Summer Love: Grilled Rotisserie Chicken

By / Food / July 12th, 2013 / 1

Summer means one thing, grilling! Today we’re going to look at how to make a chicken rub perfect for any preparation then show you how to grill a whole chicken or game hen using the rotisserie function. First let’s look at the rub ingredients: 

Rub Ingredients

1/4 cup paprika

2 tbsp cayenne pepper

4 tbsp ground pepper

5 tbsp garlic powder

3 tbsp onion powder

5 tbsp salt

2 tbsp dried oregano

2 tbsp dried thyme

Now that we have all the ingredients, let’s make some magic happen.


Rub Preparation

In a small bowl combine all dry ingredients; make sure to mix the spices well together to form a well-distributed rub.

Put this rub to the side, it will come in handy when we are preparing our chicken or game hen.

Most people don’t even know where to start when grilling a rotisserie chicken. Pay close attention to these next instructions and you will soon be teaching your friends.

This recipe involves a great deal of preparation, but it is so worth it. 5 hours before throwing the bird on the grill, you need to clean and prepare the whole chicken or game hen. I prefer to choose smaller ones rather than larger ones because they cook much easier and give me more peace of mind while cooking. A 4-pound whole chicken or game hen should do just fine, make two if you have to!  Clean that bird up, clean it off and then spread the rub we have prepared in a large bowl all over the bird (can also spread some oil over). Cover it with foil and let sit for 5 hours before grilling.

Now comes the fun part.

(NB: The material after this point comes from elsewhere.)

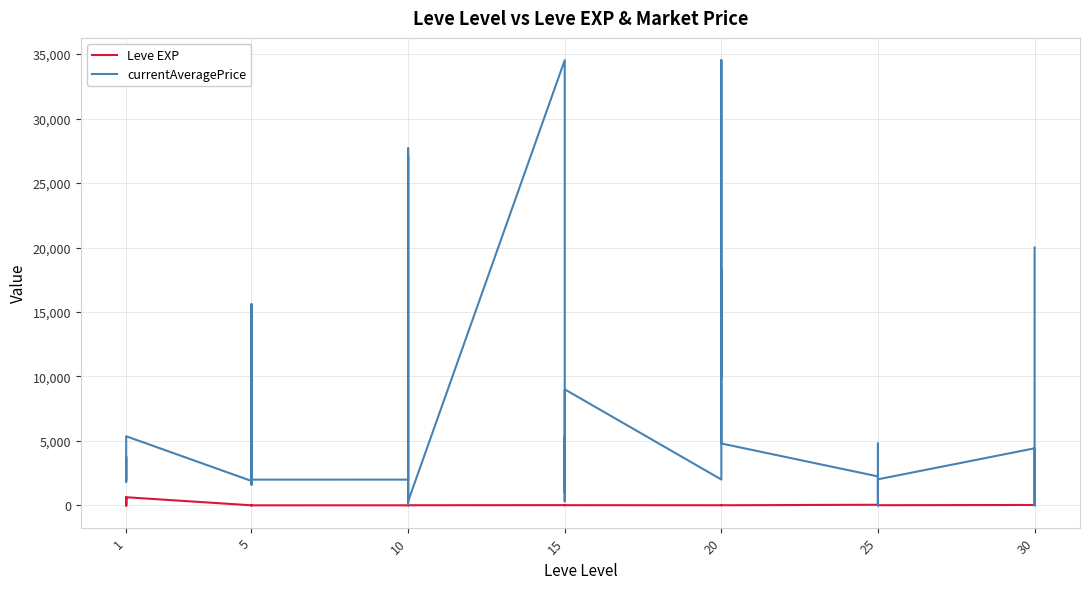

How many values in the Leve EXP series are below 12?

19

Take the bird out 20 minutes before you would like it to go on the grill and let it warm up, you never want to throw ice cold meat on a grill (or rotisserie).

Now, tie up the legs and wings with kitchen twine, this is to prevent burning while on the grill. Put the spit through the center of the chicken, put the prongs in and make sure they are tight.

Remove the grill grates and take a look at your grill. If the chicken will be spinning in the front, it is smart to add some oil to the skin to increase browning. If it is more towards the back,  you have nothing to worry about, it will brown just fine.

Do your best to keep the grill around 350-375 degrees and don’t forget about it! Make sure to be checking the heat and the prongs to make sure they haven’t come lose. This bird can take anywhere from 1.5 to 2 hours. The measurement I use is 20 to 30 minutes per pound. Know how much your bird weighs! The final reading on your thermometer should be about 175 degrees.

Take the chicken off, let it cool for 20-30 minutes and serve.  Perfect to please any crowd!